Just an FYI. From FBPE Chair's corner........http://fbpe.org/meetings-and-information/chairs-corner

"In 2009, the Florida Legislature enacted changes to Chapter 471.0195, Fla. Stat., (Florida Building Code training for engineers). The change to the statute essentially removed the requirement for PEs to report the FBC core curriculum courses and, instead, required PEs covered by the law to take and report advanced or specialized courses on any portion of the Florida Building Code applicable to the licensee’s area of practice. Specifically, Section 471.0195 reads: 

"All licensees actively participating in the design of engineering works or systems in connection with buildings, structures, or facilities and systems covered by the Florida Building Code shall take continuing education courses and submit proof to the board, at such times and in such manner as established by the board by rule, _*that the licensee has completed any specialized or advanced courses on any portion of the Florida Building Code applicable to the licensee’s area of practice.*_ The board shall record reported continuing education courses on a system easily accessed by code enforcement jurisdictions for evaluation when determining license status for purposes of processing design documents. Local jurisdictions shall be responsible for notifying the board when design documents are submitted for building construction permits by persons who are not in compliance with this section. The board shall take appropriate action as provided by its rules when such noncompliance is determined to exist."

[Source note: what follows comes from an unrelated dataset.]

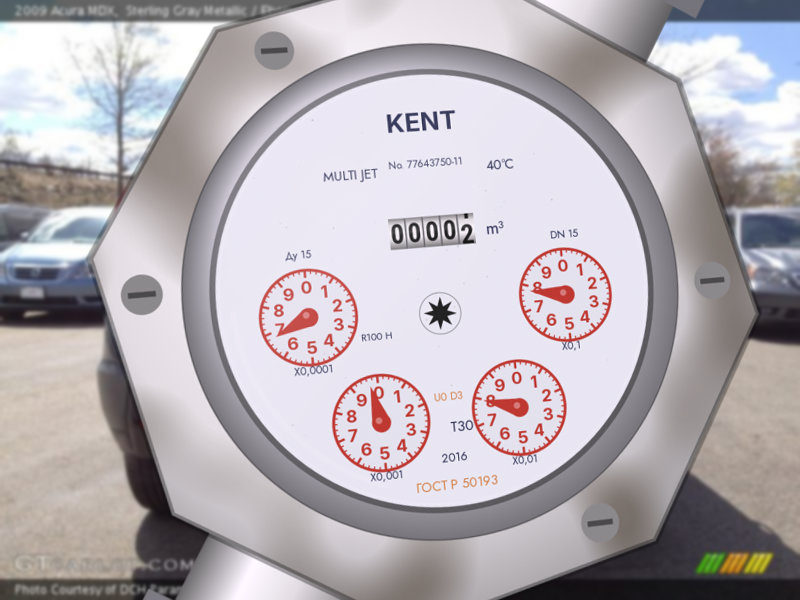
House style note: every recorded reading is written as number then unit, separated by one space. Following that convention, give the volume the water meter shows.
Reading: 1.7796 m³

At this time, the Board has not promulgated rules addressing the time and manner to report the advanced or specialized courses and, as a result, has made no decision as to penalizing PEs for noncompliance.

This action derives from the fact that the Board cannot promulgate the reporting Rules until it is able to ascertain what would constitute specialized or advanced FBC courses-authority which was not given to it by the Legislature. Until the reporting Rules are in place the FBPE is issuing a moratorium on the reporting requirements of Section 471.0195. Thus FBPE approved CE providers should not offer courses claiming that such courses fulfill a reporting requirement that has not been defined and licensees should not feel pressured to take courses that may or may not meet a requirement that is not clearly defined.

The Board will continue to modify a licensee’s record if he or she has completed the building code core curriculum, even though the statute no longer requires it. When the Board is able to clarify the current statute and begin to require reporting of the advanced or specialized code classes, FBPE will add another modifier to the licensee’s record to indicate that the requirement for advanced or specialized training has been met.

In the meantime, any licensee who takes a course pertaining to the Florida Building Code is still able to receive credit toward their area of practice requirement for the next renewal biennium"


----------